:: Assigned task A ::
Reproduce the article about bakeries and Instagram word for word, from its first sentence to its last.

If you are hungry, best look away now – this article contains images of cakes, cookies, brownies and other drool-worthy treats that might turn you ravenous.
There is, of course, every chance you are used to pictures like the ones above and below.
Instagram feeds these days are increasingly stuffed with the type of seductive food photography that should carry the culinary equivalent of a triple X rating.
With the rise of Instagram and Tik Tok, dessert shops and bakeries have perfected the art of the decadent social media post as they tempt customers to visit their outlets or order through an online store.
In the north-east, this has resulted in a swathe of new bakeries, ice-cream shops and other sweet treats over the past year.
Outlets such as Aberdeen’s Fat Batch, which grew from an Instagram feed into one of the busiest food venues in the city, or Gooey Delights in Peterhead are attracting lots of attention even as some cafes and pubs face falling footfall and the threat of closure from rising costs.
Behind many of these enterprises are female entrepreneurs talking to a customer base – many of them also young women – eager for their wares.
“I was just thinking that myself,” says Amanda Charles, owner of Cookie Cult, an Aberdeen bakery that makes huge, chunky New York-style cookies for delivery and events.
“Bakes seem to be thriving.”
A new type of entrepreneur
Amanda is representative of the new wave of bake shop entrepreneurs. Twenty-nine years old, she is hard-working, ambitious and breezily engages with customers via social media.
Meanwhile, she posts Instagram pics of her giant cookies that have people positively drooling.
“When I first started, no one was really doing this sort of cookie,” she says. “It was something new that people hadn’t really tried before. Also, of course, they are delicious.”
Amanda is more aware than most just how important Instagram photos are to her business. Her company emerged from her own online obsession with New York City’s Levain Bakery, which bakes a similar style of stuffed cookie and has almost 400,000 Instagram followers.
From the outset, Amanda was posting pictures of her bakes online and reaching out to potential customers.
“It’s definitely helped my business grow,” she says.

(Collection entries)

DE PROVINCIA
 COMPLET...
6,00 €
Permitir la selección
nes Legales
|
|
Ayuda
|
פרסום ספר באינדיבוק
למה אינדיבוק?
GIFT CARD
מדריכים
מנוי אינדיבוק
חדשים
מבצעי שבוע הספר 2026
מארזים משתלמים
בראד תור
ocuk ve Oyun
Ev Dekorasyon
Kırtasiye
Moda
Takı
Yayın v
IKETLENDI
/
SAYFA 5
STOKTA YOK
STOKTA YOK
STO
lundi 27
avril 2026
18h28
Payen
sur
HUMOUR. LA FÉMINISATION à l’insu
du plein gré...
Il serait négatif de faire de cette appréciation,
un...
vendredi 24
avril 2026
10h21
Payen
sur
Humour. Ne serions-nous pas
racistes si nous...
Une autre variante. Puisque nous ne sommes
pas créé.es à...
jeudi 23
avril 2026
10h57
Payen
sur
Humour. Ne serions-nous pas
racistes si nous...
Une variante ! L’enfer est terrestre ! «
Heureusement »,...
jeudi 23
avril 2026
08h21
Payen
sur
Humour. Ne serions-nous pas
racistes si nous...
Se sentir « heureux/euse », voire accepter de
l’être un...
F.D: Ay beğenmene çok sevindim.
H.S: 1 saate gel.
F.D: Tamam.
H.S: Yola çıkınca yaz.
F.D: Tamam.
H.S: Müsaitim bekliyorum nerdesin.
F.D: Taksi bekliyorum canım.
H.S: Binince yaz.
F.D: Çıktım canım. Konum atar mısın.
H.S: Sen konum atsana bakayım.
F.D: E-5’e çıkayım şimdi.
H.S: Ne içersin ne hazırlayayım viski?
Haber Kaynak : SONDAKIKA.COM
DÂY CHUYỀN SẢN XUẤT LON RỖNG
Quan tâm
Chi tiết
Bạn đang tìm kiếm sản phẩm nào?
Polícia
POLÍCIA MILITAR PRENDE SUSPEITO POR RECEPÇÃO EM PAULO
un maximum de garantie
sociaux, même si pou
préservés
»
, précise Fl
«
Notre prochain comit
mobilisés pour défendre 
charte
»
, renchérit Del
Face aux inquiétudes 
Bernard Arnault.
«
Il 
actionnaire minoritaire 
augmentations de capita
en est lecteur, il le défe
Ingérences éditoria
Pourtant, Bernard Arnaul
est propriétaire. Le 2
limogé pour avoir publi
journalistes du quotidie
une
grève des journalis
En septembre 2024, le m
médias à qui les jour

:: Assigned task B ::
Copy the collection entries above verbatim, starting at their first line and stopping after the line that contains "du plein gré...". Include both of those lines and nothing beyond them.

:: Exercise response A ::
If you are hungry, best look away now – this article contains images of cakes, cookies, brownies and other drool-worthy treats that might turn you ravenous.
There is, of course, every chance you are used to pictures like the ones above and below.
Instagram feeds these days are increasingly stuffed with the type of seductive food photography that should carry the culinary equivalent of a triple X rating.
With the rise of Instagram and Tik Tok, dessert shops and bakeries have perfected the art of the decadent social media post as they tempt customers to visit their outlets or order through an online store.
In the north-east, this has resulted in a swathe of new bakeries, ice-cream shops and other sweet treats over the past year.
Outlets such as Aberdeen’s Fat Batch, which grew from an Instagram feed into one of the busiest food venues in the city, or Gooey Delights in Peterhead are attracting lots of attention even as some cafes and pubs face falling footfall and the threat of closure from rising costs.
Behind many of these enterprises are female entrepreneurs talking to a customer base – many of them also young women – eager for their wares.
“I was just thinking that myself,” says Amanda Charles, owner of Cookie Cult, an Aberdeen bakery that makes huge, chunky New York-style cookies for delivery and events.
“Bakes seem to be thriving.”
A new type of entrepreneur
Amanda is representative of the new wave of bake shop entrepreneurs. Twenty-nine years old, she is hard-working, ambitious and breezily engages with customers via social media.
Meanwhile, she posts Instagram pics of her giant cookies that have people positively drooling.
“When I first started, no one was really doing this sort of cookie,” she says. “It was something new that people hadn’t really tried before. Also, of course, they are delicious.”
Amanda is more aware than most just how important Instagram photos are to her business. Her company emerged from her own online obsession with New York City’s Levain Bakery, which bakes a similar style of stuffed cookie and has almost 400,000 Instagram followers.
From the outset, Amanda was posting pictures of her bakes online and reaching out to potential customers.
“It’s definitely helped my business grow,” she says.

:: Exercise response B ::
DE PROVINCIA
 COMPLET...
6,00 €
Permitir la selección
nes Legales
|
|
Ayuda
|
פרסום ספר באינדיבוק
למה אינדיבוק?
GIFT CARD
מדריכים
מנוי אינדיבוק
חדשים
מבצעי שבוע הספר 2026
מארזים משתלמים
בראד תור
ocuk ve Oyun
Ev Dekorasyon
Kırtasiye
Moda
Takı
Yayın v
IKETLENDI
/
SAYFA 5
STOKTA YOK
STOKTA YOK
STO
lundi 27
avril 2026
18h28
Payen
sur
HUMOUR. LA FÉMINISATION à l’insu
du plein gré...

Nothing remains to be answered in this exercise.